Primeiro: o ensino. É uma tecla em que se bate há muito tempo. Com razão. Todos sabemos que ninguém aprende a conduzir numa escola de condução. Não se fica a conhecer a dinâmica do veículo nem a do ambiente rodoviário. Aprende-se (mal) para passar num exame. Exame esse, fortemente condicionado por humores ou cansaço (legítimo) dos examinadores. O fortíssimo lóbi das escolas de condução resiste a que se façam as reformas profundas e necessárias no ensino da condução. ‘O ensino para a segurança rodoviária começa na escola’ é um cliché demasiadas vezes repetido e, por isso, cada vez menos levado a sério. Mas é verdadeiramente aí que tudo tem de começar. E o ensino técnico, nas escolas de condução, tem de ser muito mais sério e rigoroso. Para que o exame também o seja. É todo um modelo que tem de ser mudado. Aprender a dominar a máquina, em diferentes condições, e a ‘ler’ a estrada e os outros.

Chegámos ao ponto em que são as entidades privadas (como a escola da Honda Portugal e o ACM acm2r.com no caso das motos) que fazem a formação de base que falta a todos (!!!) os condutores que saem encartados do exame oficial.

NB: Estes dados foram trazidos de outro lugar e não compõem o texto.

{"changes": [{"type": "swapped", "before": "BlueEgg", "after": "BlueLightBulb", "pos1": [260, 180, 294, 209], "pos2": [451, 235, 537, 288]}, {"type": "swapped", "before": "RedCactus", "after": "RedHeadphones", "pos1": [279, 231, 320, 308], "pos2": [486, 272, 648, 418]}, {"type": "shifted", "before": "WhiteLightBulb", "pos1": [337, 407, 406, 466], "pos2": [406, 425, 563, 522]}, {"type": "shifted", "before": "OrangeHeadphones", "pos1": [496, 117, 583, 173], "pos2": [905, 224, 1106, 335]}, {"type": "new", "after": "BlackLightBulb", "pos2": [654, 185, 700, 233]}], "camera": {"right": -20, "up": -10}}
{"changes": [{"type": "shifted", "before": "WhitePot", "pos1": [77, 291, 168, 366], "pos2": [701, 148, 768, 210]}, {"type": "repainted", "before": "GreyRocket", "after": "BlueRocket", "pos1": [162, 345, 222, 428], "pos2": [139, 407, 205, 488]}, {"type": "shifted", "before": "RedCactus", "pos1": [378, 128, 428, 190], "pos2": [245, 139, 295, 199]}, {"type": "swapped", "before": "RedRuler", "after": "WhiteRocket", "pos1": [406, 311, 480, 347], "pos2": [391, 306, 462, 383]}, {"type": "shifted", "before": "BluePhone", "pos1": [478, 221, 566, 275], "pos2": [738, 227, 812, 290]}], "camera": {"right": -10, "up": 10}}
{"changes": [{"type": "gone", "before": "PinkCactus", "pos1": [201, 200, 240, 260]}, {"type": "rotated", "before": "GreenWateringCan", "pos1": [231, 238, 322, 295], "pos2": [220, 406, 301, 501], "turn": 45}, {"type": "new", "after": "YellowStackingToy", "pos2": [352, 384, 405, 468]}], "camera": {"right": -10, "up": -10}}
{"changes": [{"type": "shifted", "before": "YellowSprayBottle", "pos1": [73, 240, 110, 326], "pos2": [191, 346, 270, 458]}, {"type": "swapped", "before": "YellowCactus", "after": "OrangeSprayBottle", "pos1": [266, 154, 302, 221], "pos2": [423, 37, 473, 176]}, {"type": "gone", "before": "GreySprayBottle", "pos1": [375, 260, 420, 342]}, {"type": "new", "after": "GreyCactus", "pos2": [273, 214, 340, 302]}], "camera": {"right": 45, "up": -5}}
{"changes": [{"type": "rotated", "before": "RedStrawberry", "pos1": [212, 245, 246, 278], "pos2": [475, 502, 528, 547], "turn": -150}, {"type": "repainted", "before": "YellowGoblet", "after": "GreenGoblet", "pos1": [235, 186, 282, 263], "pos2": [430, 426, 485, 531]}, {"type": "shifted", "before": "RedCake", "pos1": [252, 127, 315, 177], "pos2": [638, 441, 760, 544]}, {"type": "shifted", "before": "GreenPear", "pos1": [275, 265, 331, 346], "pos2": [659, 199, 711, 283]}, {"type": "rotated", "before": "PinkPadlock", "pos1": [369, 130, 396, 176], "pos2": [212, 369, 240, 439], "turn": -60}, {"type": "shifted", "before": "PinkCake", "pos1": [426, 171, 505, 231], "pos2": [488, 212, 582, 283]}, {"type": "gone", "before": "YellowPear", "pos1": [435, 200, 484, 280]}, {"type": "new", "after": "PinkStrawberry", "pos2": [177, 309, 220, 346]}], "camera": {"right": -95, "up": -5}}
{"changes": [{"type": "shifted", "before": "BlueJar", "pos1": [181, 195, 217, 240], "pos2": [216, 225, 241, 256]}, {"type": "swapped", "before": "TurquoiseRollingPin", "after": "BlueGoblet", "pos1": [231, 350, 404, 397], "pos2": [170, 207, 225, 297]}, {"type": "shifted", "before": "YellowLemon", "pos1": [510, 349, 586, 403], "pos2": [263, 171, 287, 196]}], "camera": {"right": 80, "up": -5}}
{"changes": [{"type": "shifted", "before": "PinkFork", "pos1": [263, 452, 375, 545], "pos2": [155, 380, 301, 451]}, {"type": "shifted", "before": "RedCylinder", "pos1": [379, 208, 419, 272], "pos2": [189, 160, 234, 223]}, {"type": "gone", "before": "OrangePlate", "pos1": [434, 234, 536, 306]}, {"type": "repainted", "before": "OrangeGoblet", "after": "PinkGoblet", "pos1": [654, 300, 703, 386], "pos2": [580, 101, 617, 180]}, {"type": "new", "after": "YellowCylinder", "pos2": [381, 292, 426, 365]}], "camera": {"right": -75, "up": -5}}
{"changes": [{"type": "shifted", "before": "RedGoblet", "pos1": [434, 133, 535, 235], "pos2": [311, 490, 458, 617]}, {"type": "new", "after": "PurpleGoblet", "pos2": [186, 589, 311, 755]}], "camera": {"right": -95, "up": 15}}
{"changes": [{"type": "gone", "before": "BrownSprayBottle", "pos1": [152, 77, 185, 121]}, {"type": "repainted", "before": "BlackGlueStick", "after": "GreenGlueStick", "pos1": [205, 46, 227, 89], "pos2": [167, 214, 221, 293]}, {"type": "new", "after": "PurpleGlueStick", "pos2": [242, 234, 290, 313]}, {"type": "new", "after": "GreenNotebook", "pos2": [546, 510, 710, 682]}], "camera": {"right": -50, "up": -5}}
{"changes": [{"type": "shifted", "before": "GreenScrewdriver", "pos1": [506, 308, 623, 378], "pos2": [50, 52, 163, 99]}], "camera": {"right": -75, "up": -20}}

Segundo: a impunidade. Toda a gente faz o que quer no trânsito: traços contínuos, sinais Stop, rotundas, prioridades, semáforos, estacionamento, atropelamentos (com fuga), vale tudo… Pergunto, quantas patrulhas preventivas da PSP ou da GNR vemos na cidade ou na estrada durante um dia normal? A resposta raramente deixará de ser: nenhuma! Isso não existe. Só vemos a autoridade na estrada em Operações Stop, ou em carros descaracterizados em perseguições na Auto-Estrada, ambas com o mesmo objectivo: cobrança de fundos para o Estado (outra forma de imposto, como os radares e as portagens, aliás).

Um carro-patrulha estacionado com um agente visível fora dele, de frente para o tráfego, em locais sensíveis, faz mais pela segurança rodoviária que algumas centenas de milhares de Euros investidos em campanhas! Acautelar em vez de punir. Essa é a verdadeira prevenção.

A que juntaria, neste ponto, a consideração séria do crime rodoviário. Matar um motociclista que embate contra um carro que faz uma inversão de marcha em cima de um duplo traço contínuo, matar uma pessoa na passadeira e fugir, conduzir sem habilitação, sem seguro e ébrio, são crimes que não se resolvem (pelo exemplo que dão) com trabalho comunitário e penas suspensas. Sem a repressão (sim, sem medo das palavras) séria e responsável de quem mata e fere para a vida na estrada nunca mais sairemos do “fartar vilanagem”!